How To Use EPS Rating; It May Save You From The Next Bubble

Why do a company's earnings matter so much? Because earning growth is proof that a company's business strategy is working and that it is able to share its success among shareholders.

Companies announce earnings every quarter, each being a report card on the company's operations.
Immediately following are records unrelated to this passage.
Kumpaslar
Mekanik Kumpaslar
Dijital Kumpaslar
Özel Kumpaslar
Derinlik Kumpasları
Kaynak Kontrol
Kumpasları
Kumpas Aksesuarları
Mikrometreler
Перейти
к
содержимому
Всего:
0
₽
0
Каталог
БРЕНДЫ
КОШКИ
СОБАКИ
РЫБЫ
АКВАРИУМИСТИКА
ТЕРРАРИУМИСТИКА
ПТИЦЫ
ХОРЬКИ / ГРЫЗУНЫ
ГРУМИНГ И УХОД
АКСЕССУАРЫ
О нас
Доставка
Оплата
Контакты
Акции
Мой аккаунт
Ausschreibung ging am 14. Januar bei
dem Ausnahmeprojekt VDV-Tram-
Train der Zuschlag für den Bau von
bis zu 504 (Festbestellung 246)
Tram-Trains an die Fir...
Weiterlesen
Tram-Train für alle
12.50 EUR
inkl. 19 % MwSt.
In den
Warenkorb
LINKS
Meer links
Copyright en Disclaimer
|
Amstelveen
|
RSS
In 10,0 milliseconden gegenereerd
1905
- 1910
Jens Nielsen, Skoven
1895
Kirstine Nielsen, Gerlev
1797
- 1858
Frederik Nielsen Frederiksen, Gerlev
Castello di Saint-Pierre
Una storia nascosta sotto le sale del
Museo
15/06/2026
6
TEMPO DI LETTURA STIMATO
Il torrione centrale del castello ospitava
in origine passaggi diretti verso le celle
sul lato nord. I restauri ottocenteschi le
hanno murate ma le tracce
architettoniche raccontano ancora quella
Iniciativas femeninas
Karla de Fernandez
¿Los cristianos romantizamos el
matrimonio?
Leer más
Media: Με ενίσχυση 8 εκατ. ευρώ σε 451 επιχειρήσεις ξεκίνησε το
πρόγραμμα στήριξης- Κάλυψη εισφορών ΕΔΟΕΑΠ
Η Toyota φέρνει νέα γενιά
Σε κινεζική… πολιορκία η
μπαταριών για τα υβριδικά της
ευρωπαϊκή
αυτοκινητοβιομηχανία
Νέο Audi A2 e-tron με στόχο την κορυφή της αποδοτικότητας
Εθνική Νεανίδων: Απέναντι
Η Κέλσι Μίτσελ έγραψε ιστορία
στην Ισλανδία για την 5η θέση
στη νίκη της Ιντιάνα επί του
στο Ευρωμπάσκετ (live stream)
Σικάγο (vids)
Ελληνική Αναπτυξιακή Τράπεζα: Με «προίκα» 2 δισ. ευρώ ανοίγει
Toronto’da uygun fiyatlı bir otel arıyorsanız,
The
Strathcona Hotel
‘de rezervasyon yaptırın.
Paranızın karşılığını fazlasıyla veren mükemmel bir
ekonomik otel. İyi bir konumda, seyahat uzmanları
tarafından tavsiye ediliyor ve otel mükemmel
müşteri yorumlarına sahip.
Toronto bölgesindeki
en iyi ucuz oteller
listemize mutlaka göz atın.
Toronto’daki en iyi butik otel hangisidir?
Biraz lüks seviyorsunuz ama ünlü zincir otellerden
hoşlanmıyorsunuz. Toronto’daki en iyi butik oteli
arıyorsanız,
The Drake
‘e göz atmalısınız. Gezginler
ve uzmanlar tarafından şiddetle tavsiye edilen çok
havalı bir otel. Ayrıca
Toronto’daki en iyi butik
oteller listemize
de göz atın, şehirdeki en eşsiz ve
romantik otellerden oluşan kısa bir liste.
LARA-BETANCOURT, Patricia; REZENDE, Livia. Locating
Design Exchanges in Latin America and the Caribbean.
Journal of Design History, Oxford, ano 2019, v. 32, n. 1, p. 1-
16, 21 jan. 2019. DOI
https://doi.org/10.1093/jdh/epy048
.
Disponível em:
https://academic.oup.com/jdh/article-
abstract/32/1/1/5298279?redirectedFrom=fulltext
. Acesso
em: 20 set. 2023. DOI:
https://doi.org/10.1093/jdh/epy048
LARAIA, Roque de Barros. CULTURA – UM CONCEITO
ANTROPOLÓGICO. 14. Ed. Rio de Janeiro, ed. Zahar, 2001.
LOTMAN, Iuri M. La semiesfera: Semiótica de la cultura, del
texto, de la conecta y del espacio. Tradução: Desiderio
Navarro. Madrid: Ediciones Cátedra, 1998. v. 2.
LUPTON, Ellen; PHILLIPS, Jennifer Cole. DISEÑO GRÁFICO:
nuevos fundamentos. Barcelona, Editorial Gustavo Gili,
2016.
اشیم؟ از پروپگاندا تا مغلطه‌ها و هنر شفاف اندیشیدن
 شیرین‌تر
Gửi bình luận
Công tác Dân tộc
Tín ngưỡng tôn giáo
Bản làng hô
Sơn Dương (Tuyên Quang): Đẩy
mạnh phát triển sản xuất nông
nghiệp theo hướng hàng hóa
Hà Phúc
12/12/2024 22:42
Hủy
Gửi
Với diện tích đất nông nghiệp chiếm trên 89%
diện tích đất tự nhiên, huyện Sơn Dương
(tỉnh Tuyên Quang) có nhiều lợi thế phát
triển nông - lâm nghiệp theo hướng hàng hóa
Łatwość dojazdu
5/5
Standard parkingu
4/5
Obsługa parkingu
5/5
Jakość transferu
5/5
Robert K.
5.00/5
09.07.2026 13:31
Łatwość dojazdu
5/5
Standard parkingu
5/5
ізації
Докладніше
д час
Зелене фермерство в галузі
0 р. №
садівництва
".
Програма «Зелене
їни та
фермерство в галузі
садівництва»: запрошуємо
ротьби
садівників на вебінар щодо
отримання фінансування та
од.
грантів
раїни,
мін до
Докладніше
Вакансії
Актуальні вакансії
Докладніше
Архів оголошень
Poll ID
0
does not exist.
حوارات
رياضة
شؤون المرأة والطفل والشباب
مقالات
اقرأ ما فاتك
For investors, earnings matter because outstanding earnings growth is the single most common trait among the most successful stocks, research shows.

The IBD EPS Rating measures a company's earnings over the past three to five years plus the two most recent quarters. It compares those numbers to all other companies in the IBD database. That's a tremendous amount of profit analysis packed into a single number.

The rating goes on a scale of 1 to 99, with 99 being best. Investors should look for stocks with an EPS Rating of 80 or above.

Earnings Growth Analysis

A strong EPS Rating can sometimes reflect accelerating earnings growth, which is a bonus that great companies offer their investors.

In the security software industry group, Qualys had accelerating earnings growth last year. EPS climbed 9%, 20%, 22%, 43% and 61% from Q3 of 2022 to Q3 of 2023.

That helped the stock to a near-perfect EPS Rating of 98 in October 2023.

Earnings show that a company is profitable and in a position to share profits with shareholders. That attracts fund managers and brings institutional support to a stock. The number of funds holding Qualys went up from 705 in December 2022 to 736 in September 2023.

Strong EPS Rating Is Just One Factor

That does not mean that all stocks with positive earnings do well. Nor that only stocks with positive earnings outperform others.

Weatherford, a stock in the small-cap Russell 2000 index, saw losses in 2020 and 2021 and turned profitable in 2022. Yet, the oil and gas equipment maker boasts a gain of more than 700% from when it went public in June 2021 through October 2023. But Weatherford is not a typical example.

A company that continues to lose money is bound to go out of business at one point, taking investors' capital with it. An example of that is the 2000 internet bubble. Companies such as Pets.com closed doors soon after going public and after continuous losses.

By contrast, companies with consistent earnings growth are not likely to crumble easily.

Investors should use chart analysis and other tools to pick stocks. But the EPS Rating is a vital tool.

The rating can be found in IBD MarketSmith, the stock quotes at Investors.com, IBD Stock Checkup and the IBD Smart NYSE and Nasdaq Tables.